### WORK TO COMPLETE
Report each line of the data that has "CROSS" somewhere in it.

======== EXERCISE DATA

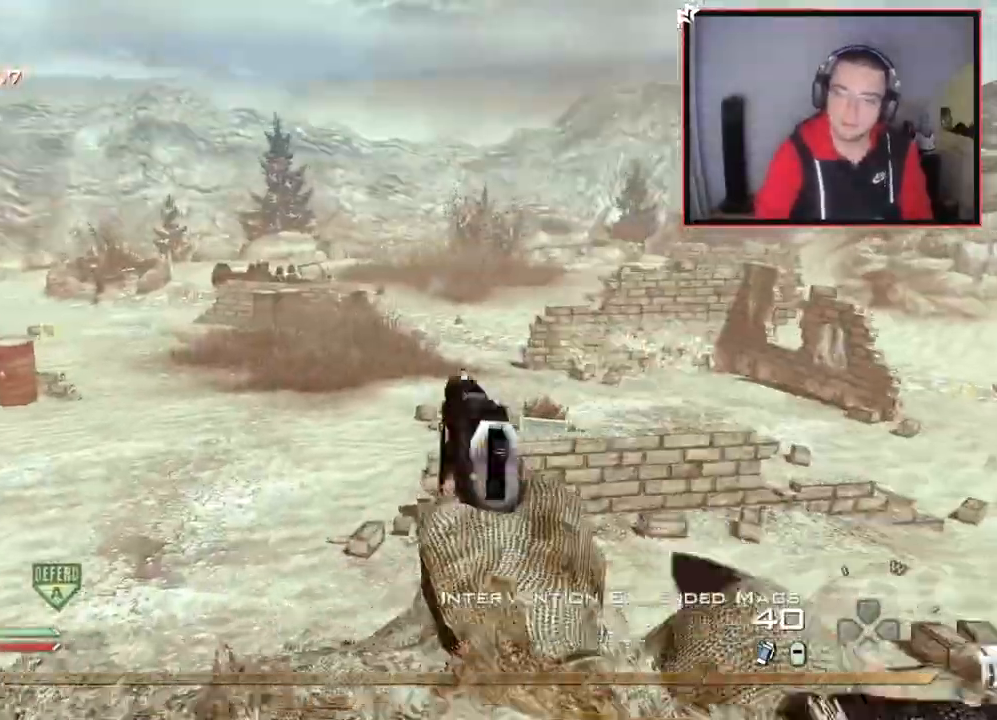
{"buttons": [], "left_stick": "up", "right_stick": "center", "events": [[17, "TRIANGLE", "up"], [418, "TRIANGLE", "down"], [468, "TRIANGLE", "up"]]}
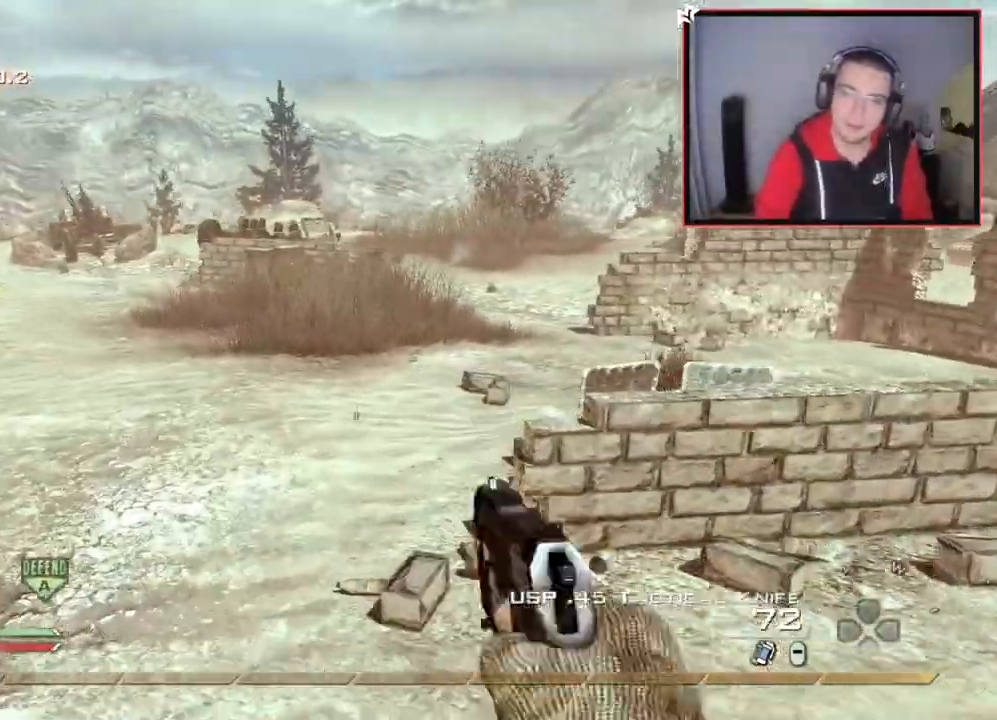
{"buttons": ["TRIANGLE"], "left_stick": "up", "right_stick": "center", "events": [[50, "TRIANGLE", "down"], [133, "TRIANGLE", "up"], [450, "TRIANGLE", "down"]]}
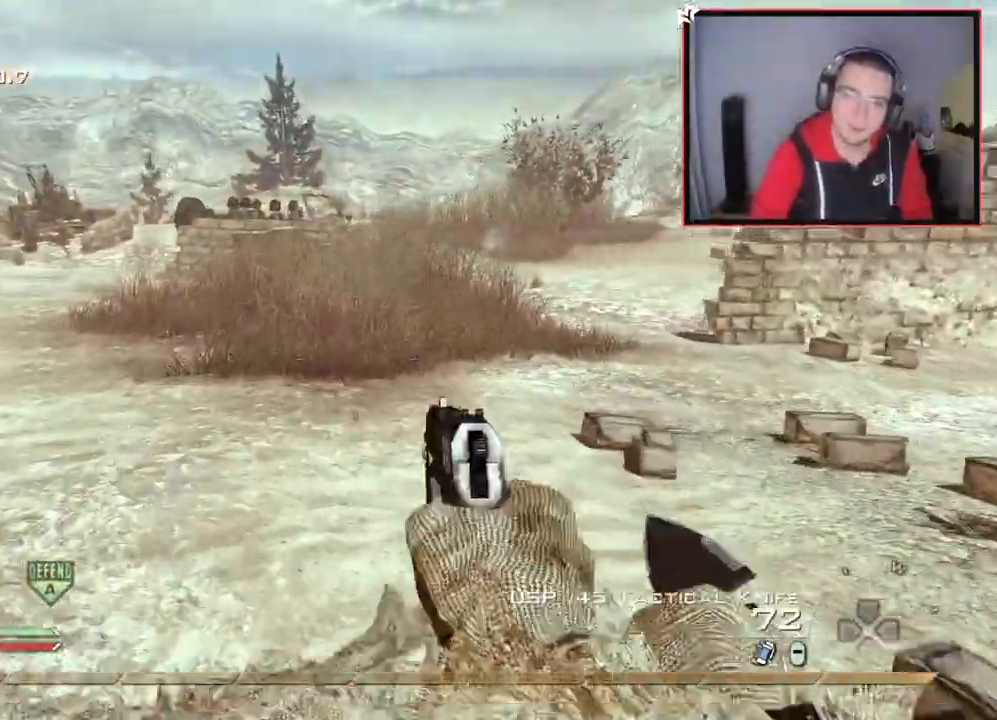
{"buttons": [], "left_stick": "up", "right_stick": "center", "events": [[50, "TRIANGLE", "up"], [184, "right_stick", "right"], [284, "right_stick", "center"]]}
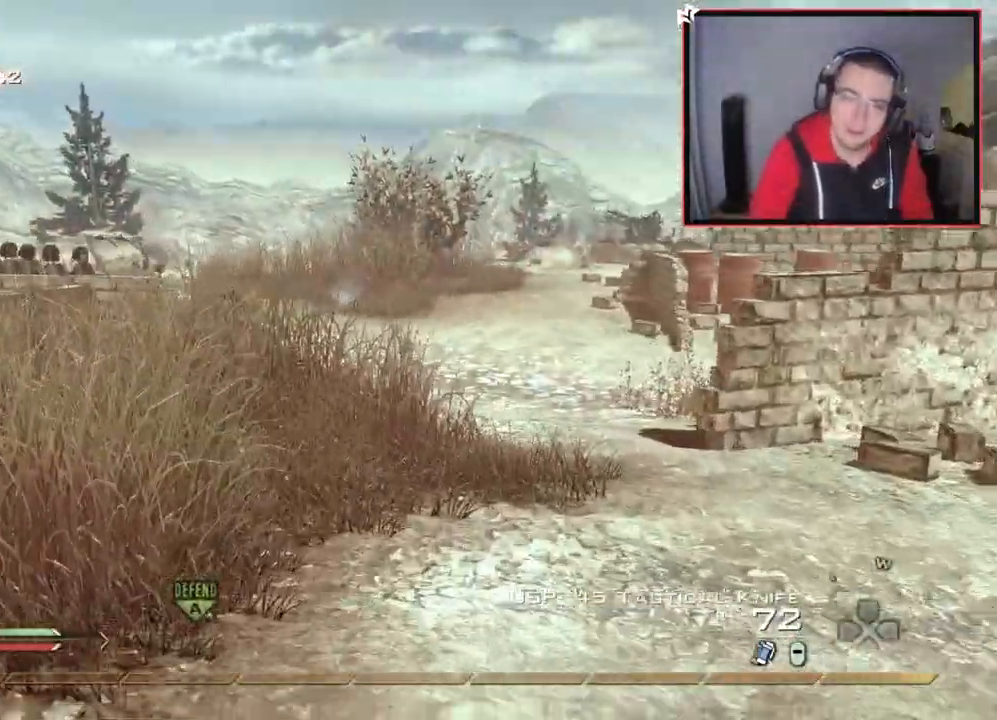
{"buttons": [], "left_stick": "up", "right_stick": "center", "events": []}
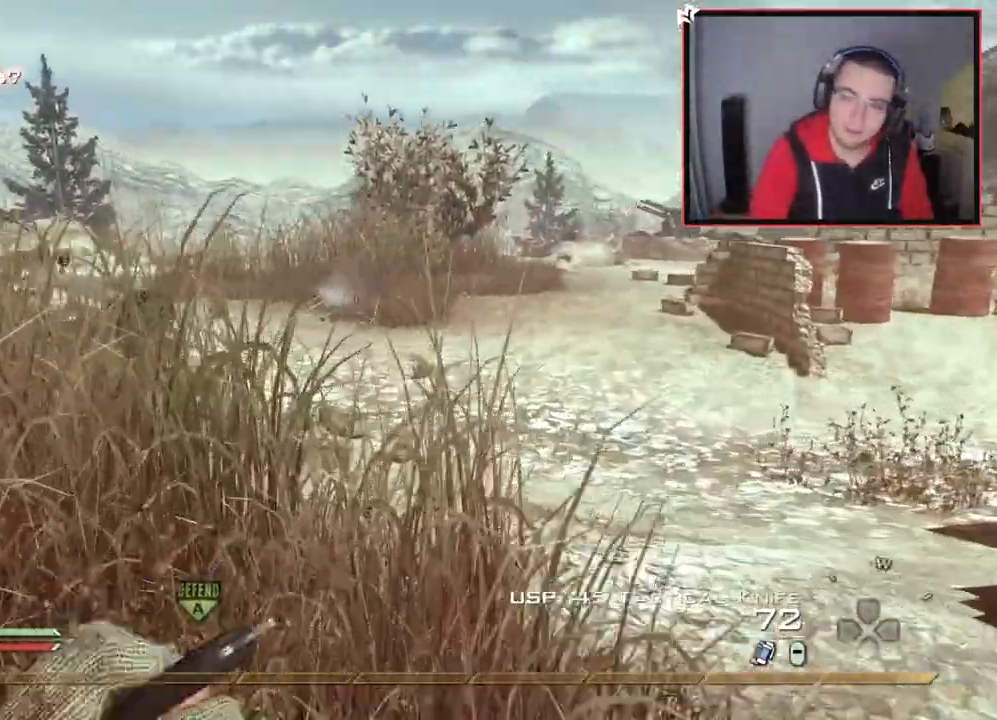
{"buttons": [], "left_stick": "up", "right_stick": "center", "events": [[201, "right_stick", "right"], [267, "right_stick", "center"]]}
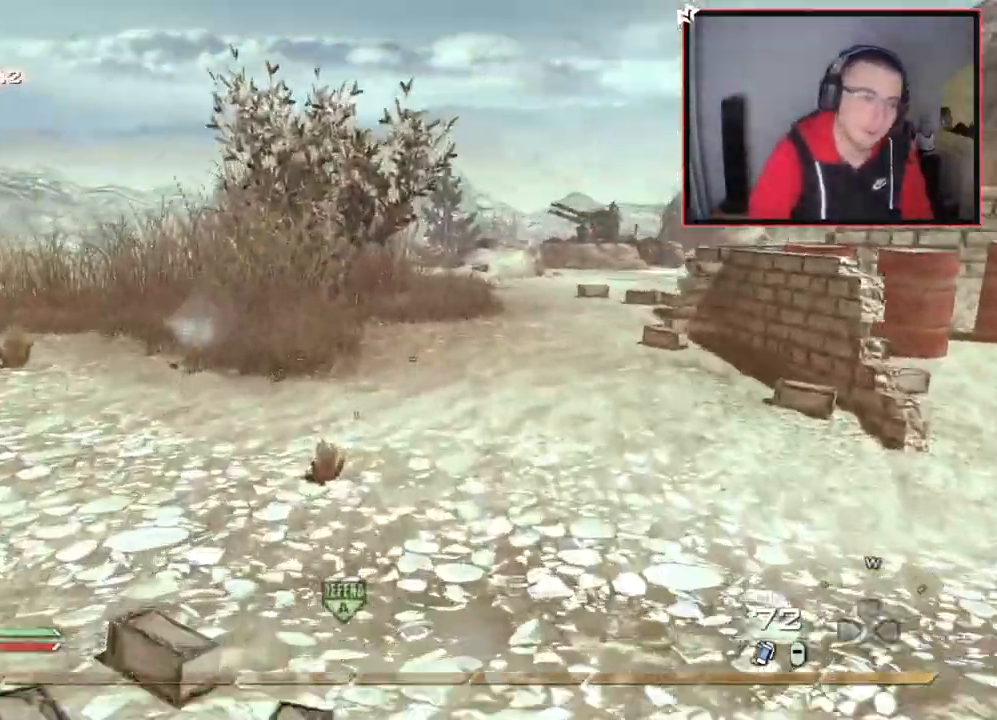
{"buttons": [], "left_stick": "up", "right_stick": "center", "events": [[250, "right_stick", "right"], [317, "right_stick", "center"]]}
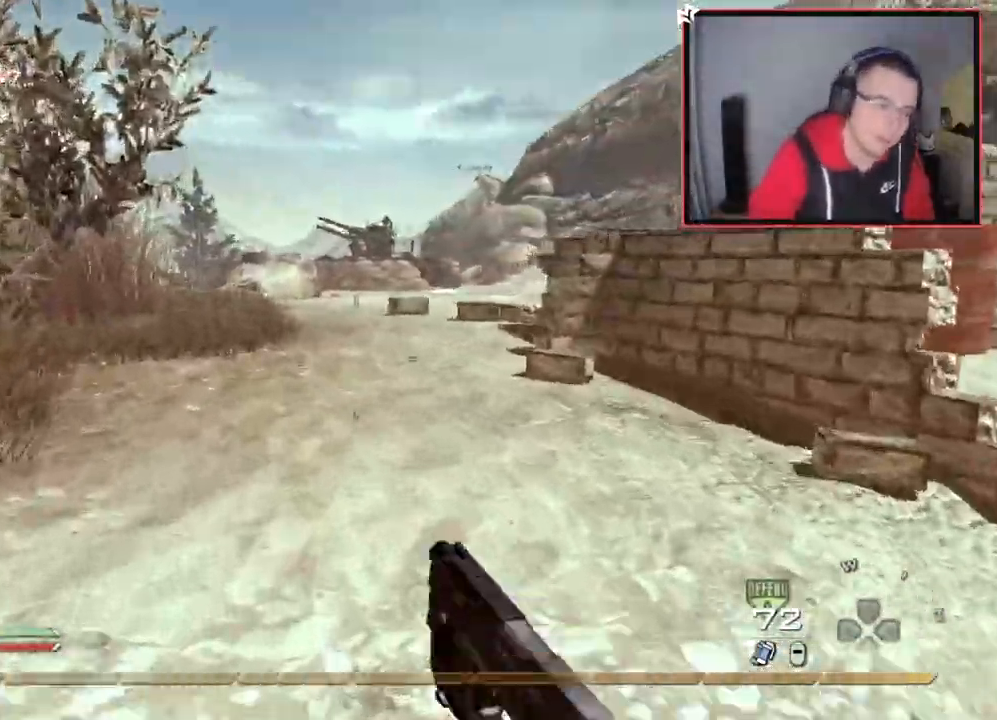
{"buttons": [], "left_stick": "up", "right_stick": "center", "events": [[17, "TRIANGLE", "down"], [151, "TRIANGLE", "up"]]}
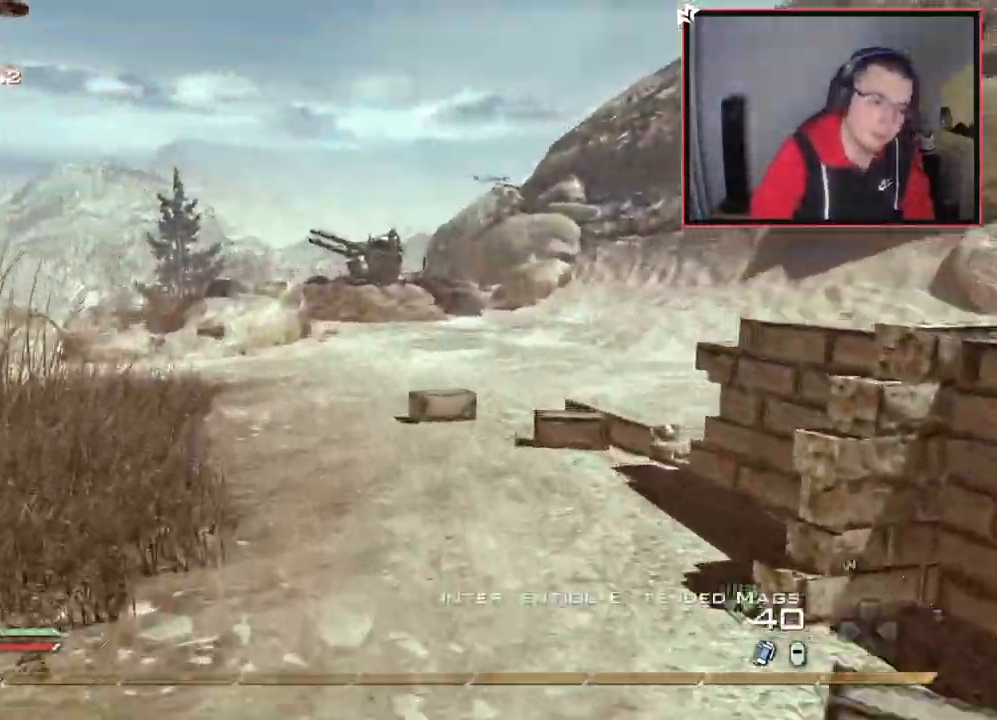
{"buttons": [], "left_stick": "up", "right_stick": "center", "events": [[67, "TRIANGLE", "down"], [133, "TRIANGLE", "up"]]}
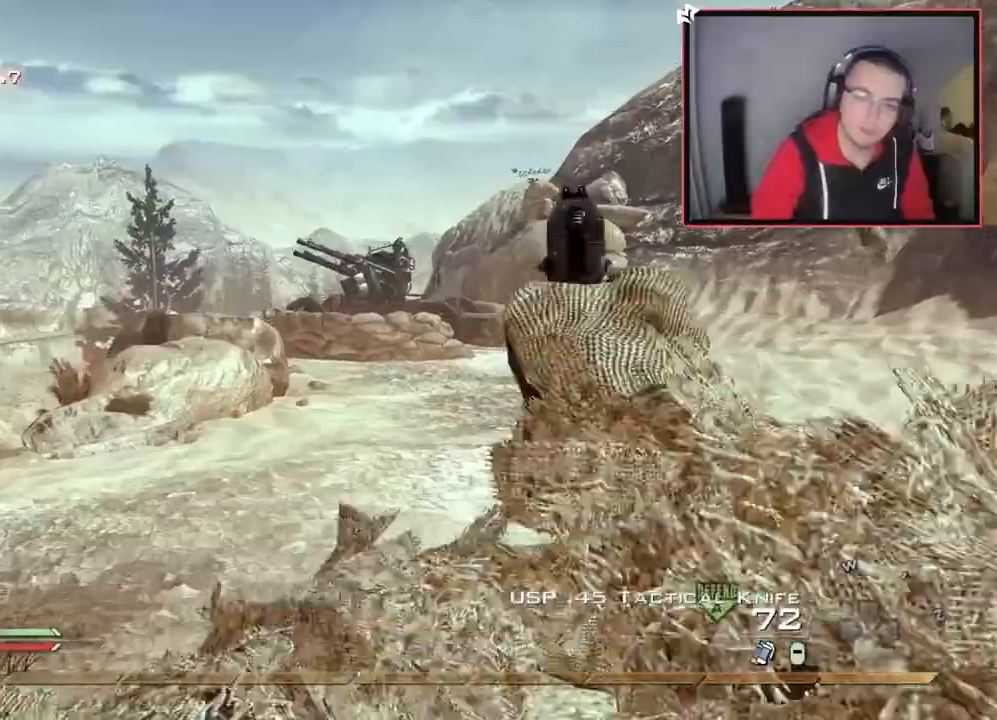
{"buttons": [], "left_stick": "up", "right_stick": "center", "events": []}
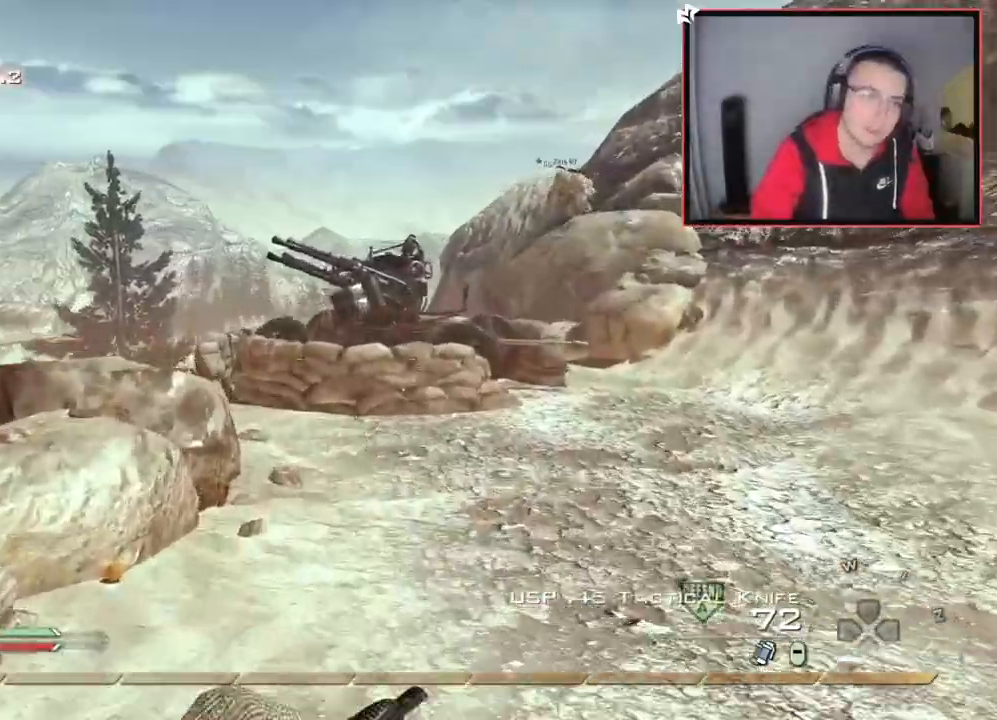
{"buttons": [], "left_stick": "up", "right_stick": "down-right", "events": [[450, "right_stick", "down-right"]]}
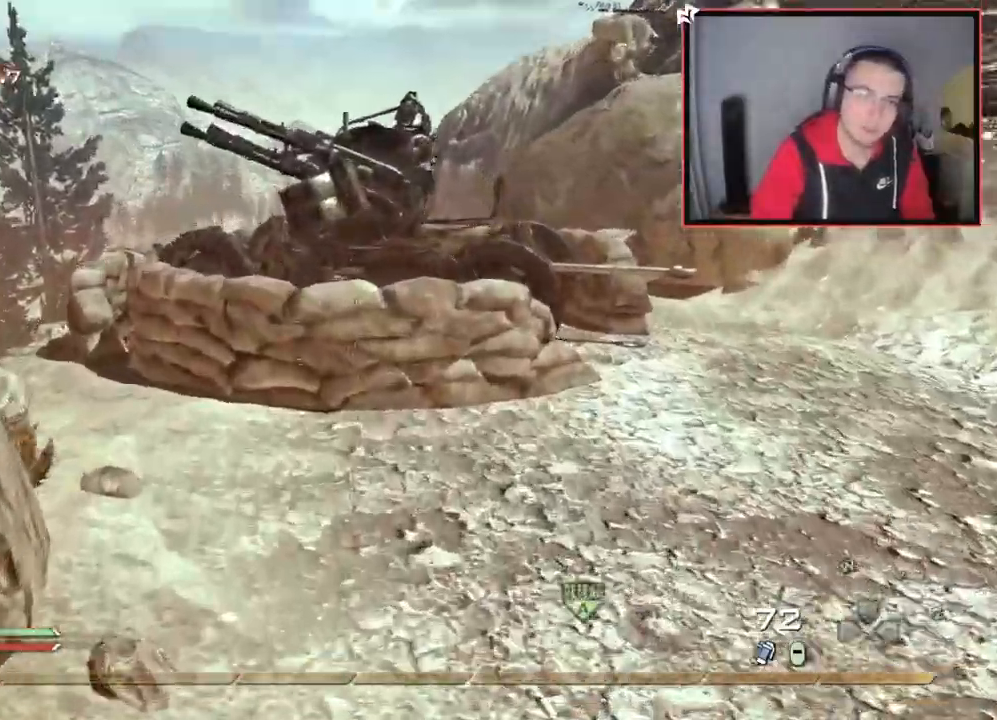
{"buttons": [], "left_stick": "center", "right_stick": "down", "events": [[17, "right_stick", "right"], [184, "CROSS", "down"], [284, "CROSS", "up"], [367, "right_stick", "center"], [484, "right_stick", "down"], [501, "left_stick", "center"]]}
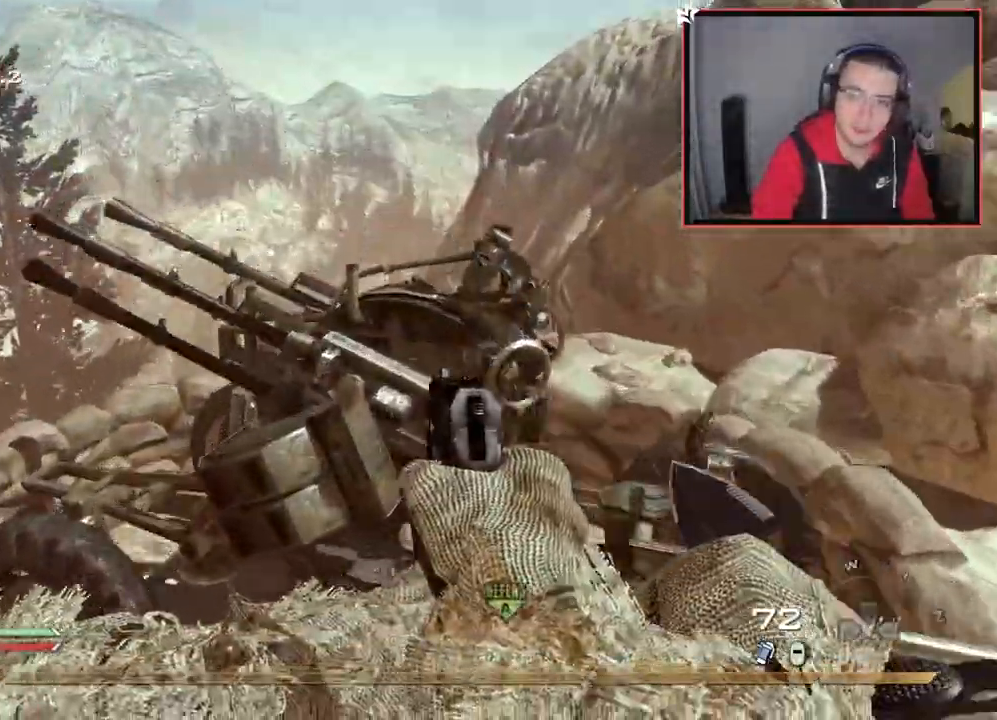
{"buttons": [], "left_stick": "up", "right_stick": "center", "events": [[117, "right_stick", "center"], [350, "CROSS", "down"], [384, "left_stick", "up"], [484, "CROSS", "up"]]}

================

### EXERCISE OUTPUT
{"buttons": [], "left_stick": "center", "right_stick": "down", "events": [[17, "right_stick", "right"], [184, "CROSS", "down"], [284, "CROSS", "up"], [367, "right_stick", "center"], [484, "right_stick", "down"], [501, "left_stick", "center"]]}
{"buttons": [], "left_stick": "up", "right_stick": "center", "events": [[117, "right_stick", "center"], [350, "CROSS", "down"], [384, "left_stick", "up"], [484, "CROSS", "up"]]}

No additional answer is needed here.